## What the task asks
When you find the line with "172 54 23.70" among the records below, reproduce it and each line after it exactly, ending with the line with "890 289 21.30".

(Records from a data collection)
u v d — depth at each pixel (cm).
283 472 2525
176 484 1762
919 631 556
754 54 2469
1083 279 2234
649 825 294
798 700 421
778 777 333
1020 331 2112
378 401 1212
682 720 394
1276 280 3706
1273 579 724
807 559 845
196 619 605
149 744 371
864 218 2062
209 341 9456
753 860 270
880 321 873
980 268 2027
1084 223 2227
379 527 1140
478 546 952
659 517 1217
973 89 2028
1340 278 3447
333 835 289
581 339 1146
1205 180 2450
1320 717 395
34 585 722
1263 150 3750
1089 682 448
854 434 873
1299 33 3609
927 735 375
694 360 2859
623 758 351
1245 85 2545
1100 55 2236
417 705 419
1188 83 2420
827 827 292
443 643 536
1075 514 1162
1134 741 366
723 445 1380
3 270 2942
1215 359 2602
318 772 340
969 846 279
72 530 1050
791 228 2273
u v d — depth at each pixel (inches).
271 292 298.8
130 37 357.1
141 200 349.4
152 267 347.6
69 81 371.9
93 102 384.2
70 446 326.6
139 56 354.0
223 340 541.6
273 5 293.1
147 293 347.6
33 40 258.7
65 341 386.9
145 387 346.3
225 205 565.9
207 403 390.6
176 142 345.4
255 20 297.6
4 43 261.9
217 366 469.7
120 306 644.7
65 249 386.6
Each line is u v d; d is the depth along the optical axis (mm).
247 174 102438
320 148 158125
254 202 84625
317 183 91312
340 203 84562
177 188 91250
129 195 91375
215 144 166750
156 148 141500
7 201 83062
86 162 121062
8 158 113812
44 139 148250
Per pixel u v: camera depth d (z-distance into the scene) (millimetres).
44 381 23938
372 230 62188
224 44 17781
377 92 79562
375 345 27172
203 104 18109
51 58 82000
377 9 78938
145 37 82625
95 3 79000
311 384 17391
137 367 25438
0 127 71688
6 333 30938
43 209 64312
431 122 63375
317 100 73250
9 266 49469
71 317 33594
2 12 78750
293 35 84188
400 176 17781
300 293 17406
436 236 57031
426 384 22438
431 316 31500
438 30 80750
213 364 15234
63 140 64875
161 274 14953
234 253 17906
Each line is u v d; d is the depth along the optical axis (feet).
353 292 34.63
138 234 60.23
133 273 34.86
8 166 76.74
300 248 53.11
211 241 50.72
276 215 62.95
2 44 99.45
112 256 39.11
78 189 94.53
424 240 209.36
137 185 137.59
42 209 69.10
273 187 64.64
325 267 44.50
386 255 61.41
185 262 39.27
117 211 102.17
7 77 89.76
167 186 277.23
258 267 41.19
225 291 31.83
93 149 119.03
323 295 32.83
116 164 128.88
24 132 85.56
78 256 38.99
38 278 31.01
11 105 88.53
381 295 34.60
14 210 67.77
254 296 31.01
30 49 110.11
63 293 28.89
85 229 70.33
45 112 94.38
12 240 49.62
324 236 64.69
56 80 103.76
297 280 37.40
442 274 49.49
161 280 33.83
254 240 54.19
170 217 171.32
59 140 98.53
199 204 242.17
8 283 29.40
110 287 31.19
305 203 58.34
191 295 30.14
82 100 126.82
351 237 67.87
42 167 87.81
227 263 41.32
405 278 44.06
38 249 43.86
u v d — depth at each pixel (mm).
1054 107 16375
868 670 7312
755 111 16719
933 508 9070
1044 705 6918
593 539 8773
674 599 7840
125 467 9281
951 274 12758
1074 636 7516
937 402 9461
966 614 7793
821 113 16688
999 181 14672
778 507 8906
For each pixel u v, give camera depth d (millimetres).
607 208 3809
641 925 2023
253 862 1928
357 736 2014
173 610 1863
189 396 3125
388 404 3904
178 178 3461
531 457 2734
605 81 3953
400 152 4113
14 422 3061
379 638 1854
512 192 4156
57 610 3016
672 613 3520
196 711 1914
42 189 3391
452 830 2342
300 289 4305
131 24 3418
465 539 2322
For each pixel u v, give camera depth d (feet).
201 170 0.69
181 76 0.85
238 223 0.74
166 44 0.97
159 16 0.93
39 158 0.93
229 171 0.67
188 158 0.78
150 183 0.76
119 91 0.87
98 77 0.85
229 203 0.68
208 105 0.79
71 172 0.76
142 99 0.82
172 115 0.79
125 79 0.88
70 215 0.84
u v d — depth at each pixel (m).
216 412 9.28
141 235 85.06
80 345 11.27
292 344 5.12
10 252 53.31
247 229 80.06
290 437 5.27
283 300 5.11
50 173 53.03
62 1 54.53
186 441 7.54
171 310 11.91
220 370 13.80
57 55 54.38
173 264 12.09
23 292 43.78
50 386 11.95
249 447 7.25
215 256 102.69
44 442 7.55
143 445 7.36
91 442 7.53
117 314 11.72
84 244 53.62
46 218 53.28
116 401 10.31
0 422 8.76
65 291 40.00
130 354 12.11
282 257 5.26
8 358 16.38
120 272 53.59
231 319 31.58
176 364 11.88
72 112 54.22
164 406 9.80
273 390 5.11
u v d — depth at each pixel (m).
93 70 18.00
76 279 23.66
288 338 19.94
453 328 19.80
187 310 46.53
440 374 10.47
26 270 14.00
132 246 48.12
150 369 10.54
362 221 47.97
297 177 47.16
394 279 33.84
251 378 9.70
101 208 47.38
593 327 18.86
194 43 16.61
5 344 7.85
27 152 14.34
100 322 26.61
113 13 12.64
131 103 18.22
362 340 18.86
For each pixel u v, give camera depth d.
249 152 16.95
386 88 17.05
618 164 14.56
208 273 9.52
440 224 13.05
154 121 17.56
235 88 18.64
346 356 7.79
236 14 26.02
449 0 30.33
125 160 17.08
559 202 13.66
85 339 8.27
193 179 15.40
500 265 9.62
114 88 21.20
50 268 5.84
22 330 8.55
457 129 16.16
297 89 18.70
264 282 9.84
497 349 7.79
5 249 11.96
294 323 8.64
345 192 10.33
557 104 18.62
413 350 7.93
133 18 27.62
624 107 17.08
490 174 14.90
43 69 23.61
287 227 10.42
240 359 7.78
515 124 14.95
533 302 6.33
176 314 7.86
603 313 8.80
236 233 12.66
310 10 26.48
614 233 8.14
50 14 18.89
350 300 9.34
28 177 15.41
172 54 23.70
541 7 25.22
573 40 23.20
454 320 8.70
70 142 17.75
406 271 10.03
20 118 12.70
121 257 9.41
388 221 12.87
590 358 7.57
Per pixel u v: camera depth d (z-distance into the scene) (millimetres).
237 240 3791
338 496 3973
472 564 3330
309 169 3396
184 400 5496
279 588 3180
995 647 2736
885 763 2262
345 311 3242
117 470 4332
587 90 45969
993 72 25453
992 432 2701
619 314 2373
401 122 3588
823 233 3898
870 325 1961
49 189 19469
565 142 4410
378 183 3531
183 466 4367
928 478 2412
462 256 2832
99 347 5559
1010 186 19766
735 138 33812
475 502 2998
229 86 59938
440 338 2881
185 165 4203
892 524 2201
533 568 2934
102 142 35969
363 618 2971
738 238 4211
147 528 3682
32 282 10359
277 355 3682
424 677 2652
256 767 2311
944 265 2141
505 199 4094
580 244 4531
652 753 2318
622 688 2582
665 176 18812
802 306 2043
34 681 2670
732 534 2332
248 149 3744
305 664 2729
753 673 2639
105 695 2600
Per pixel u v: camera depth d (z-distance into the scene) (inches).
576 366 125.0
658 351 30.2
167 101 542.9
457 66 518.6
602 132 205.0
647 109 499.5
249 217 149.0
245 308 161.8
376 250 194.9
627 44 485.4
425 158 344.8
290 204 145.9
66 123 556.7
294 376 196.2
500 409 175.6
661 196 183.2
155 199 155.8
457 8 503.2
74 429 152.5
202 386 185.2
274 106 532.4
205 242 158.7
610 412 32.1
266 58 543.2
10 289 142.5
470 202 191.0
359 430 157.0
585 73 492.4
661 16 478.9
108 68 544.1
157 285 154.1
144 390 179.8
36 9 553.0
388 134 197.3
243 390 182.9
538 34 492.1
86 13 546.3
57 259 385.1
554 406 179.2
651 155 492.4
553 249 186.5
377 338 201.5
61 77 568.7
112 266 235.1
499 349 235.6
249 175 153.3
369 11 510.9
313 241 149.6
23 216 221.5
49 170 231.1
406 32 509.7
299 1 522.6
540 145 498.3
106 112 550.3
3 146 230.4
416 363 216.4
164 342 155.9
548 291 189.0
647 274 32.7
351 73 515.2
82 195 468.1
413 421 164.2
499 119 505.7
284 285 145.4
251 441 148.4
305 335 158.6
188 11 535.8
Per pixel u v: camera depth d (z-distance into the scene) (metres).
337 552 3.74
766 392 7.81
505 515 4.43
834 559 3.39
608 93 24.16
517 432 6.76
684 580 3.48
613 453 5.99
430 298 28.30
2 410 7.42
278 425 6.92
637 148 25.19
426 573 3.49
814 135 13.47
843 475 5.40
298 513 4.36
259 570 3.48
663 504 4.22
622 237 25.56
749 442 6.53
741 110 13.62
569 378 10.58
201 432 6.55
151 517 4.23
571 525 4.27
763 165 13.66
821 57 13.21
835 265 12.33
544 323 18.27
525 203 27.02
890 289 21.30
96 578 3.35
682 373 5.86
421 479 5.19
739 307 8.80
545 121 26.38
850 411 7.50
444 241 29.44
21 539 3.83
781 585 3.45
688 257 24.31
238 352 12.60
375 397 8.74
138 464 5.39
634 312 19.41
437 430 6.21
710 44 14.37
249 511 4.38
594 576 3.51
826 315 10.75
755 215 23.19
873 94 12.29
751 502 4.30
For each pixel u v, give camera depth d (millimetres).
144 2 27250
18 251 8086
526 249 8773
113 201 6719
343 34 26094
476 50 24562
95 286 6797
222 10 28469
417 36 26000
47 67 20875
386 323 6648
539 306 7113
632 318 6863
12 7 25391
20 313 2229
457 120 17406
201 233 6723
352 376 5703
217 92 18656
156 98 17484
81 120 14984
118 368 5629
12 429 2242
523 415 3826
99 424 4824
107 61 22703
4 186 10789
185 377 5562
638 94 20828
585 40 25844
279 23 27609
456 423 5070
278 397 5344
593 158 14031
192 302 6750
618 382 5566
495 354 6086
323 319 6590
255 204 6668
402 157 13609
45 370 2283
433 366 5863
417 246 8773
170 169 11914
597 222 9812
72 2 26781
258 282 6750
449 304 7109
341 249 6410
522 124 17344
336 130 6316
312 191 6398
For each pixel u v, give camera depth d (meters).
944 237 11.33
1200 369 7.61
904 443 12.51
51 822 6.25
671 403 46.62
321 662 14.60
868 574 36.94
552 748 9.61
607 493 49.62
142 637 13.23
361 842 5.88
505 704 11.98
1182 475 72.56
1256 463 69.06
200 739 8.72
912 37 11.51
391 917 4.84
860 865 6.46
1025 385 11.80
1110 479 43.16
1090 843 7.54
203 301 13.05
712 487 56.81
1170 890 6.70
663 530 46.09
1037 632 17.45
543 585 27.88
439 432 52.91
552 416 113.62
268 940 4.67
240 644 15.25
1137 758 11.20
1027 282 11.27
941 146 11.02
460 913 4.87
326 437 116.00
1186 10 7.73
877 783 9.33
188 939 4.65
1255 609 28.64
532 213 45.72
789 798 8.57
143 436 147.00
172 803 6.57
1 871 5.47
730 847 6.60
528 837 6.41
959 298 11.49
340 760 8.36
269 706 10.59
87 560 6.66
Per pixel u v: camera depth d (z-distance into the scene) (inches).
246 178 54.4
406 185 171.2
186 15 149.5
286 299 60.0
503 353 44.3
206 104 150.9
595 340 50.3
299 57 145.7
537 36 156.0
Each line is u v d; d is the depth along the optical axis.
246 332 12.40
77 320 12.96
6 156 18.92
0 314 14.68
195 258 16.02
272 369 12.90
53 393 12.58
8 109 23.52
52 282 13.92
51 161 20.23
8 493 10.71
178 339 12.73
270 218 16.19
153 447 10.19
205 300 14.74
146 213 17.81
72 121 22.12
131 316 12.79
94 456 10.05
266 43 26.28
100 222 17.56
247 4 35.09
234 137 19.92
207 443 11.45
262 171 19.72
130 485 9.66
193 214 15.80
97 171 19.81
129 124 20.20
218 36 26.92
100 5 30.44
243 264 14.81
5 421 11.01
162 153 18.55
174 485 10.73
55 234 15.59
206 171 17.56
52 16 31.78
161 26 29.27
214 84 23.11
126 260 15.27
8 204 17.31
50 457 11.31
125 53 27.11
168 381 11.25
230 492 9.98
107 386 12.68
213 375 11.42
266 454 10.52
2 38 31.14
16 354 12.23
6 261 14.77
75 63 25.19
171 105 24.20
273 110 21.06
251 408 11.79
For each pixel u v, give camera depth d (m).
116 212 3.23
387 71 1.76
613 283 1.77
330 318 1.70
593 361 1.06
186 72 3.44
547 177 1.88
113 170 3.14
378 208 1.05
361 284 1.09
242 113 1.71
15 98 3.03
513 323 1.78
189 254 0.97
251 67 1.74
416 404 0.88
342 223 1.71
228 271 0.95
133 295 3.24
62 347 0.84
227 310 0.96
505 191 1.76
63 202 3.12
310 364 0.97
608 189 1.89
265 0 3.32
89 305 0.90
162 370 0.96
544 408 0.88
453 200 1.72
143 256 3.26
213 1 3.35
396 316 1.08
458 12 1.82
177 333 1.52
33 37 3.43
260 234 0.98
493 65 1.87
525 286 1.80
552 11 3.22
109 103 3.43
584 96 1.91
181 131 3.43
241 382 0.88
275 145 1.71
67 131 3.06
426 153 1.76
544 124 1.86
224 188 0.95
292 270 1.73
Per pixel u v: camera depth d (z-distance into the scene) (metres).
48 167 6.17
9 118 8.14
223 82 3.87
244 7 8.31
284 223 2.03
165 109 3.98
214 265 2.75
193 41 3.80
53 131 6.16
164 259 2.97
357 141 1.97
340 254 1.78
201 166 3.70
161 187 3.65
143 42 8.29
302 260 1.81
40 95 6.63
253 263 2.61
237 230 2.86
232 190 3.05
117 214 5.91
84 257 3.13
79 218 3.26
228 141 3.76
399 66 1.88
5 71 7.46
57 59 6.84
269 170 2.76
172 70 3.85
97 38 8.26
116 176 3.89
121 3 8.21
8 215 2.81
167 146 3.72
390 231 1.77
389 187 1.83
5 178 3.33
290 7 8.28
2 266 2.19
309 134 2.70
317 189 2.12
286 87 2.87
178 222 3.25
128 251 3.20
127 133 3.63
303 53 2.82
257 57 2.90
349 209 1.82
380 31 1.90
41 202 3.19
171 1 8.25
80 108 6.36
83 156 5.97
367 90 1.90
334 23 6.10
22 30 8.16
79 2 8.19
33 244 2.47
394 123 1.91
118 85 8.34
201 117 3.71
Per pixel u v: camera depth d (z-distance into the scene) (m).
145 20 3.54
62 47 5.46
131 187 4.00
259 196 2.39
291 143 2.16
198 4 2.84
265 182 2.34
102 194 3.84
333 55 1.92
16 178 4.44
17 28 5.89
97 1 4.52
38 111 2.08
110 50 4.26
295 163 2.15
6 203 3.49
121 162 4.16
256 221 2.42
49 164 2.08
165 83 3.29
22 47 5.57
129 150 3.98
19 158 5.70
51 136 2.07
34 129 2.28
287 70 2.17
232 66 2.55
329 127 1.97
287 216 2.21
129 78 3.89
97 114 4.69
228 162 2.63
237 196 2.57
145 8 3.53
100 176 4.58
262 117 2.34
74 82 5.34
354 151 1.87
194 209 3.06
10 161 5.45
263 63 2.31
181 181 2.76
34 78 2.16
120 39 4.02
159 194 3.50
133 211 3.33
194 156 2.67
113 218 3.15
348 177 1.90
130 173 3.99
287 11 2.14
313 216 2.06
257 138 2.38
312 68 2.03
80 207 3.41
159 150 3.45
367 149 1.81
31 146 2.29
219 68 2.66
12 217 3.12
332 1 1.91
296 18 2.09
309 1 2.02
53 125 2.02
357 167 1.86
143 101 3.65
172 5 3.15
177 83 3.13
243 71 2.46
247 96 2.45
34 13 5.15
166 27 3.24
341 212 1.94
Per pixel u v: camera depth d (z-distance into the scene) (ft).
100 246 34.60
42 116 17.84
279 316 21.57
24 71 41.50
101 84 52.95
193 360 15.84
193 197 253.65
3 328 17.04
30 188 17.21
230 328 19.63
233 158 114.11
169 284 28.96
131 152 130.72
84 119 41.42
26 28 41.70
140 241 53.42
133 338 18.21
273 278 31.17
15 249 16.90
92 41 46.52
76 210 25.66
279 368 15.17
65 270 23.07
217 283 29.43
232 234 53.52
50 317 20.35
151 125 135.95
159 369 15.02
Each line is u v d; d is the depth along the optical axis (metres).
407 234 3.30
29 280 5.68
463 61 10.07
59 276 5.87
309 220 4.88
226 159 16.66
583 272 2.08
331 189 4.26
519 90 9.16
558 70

## Answer section
172 54 23.70
541 7 25.22
573 40 23.20
454 320 8.70
70 142 17.75
406 271 10.03
20 118 12.70
121 257 9.41
388 221 12.87
590 358 7.57
Per pixel u v: camera depth d (z-distance into the scene) (millimetres).
237 240 3791
338 496 3973
472 564 3330
309 169 3396
184 400 5496
279 588 3180
995 647 2736
885 763 2262
345 311 3242
117 470 4332
587 90 45969
993 72 25453
992 432 2701
619 314 2373
401 122 3588
823 233 3898
870 325 1961
49 189 19469
565 142 4410
378 183 3531
183 466 4367
928 478 2412
462 256 2832
99 347 5559
1010 186 19766
735 138 33812
475 502 2998
229 86 59938
440 338 2881
185 165 4203
892 524 2201
533 568 2934
102 142 35969
363 618 2971
738 238 4211
147 528 3682
32 282 10359
277 355 3682
424 677 2652
256 767 2311
944 265 2141
505 199 4094
580 244 4531
652 753 2318
622 688 2582
665 176 18812
802 306 2043
34 681 2670
732 534 2332
248 149 3744
305 664 2729
753 673 2639
105 695 2600
Per pixel u v: camera depth d (z-distance into the scene) (inches).
576 366 125.0
658 351 30.2
167 101 542.9
457 66 518.6
602 132 205.0
647 109 499.5
249 217 149.0
245 308 161.8
376 250 194.9
627 44 485.4
425 158 344.8
290 204 145.9
66 123 556.7
294 376 196.2
500 409 175.6
661 196 183.2
155 199 155.8
457 8 503.2
74 429 152.5
202 386 185.2
274 106 532.4
205 242 158.7
610 412 32.1
266 58 543.2
10 289 142.5
470 202 191.0
359 430 157.0
585 73 492.4
661 16 478.9
108 68 544.1
157 285 154.1
144 390 179.8
36 9 553.0
388 134 197.3
243 390 182.9
538 34 492.1
86 13 546.3
57 259 385.1
554 406 179.2
651 155 492.4
553 249 186.5
377 338 201.5
61 77 568.7
112 266 235.1
499 349 235.6
249 175 153.3
369 11 510.9
313 241 149.6
23 216 221.5
49 170 231.1
406 32 509.7
299 1 522.6
540 145 498.3
106 112 550.3
3 146 230.4
416 363 216.4
164 342 155.9
548 291 189.0
647 274 32.7
351 73 515.2
82 195 468.1
413 421 164.2
499 119 505.7
284 285 145.4
251 441 148.4
305 335 158.6
188 11 535.8
Per pixel u v: camera depth d (z-distance into the scene) (metres).
337 552 3.74
766 392 7.81
505 515 4.43
834 559 3.39
608 93 24.16
517 432 6.76
684 580 3.48
613 453 5.99
430 298 28.30
2 410 7.42
278 425 6.92
637 148 25.19
426 573 3.49
814 135 13.47
843 475 5.40
298 513 4.36
259 570 3.48
663 504 4.22
622 237 25.56
749 442 6.53
741 110 13.62
569 378 10.58
201 432 6.55
151 517 4.23
571 525 4.27
763 165 13.66
821 57 13.21
835 265 12.33
544 323 18.27
525 203 27.02
890 289 21.30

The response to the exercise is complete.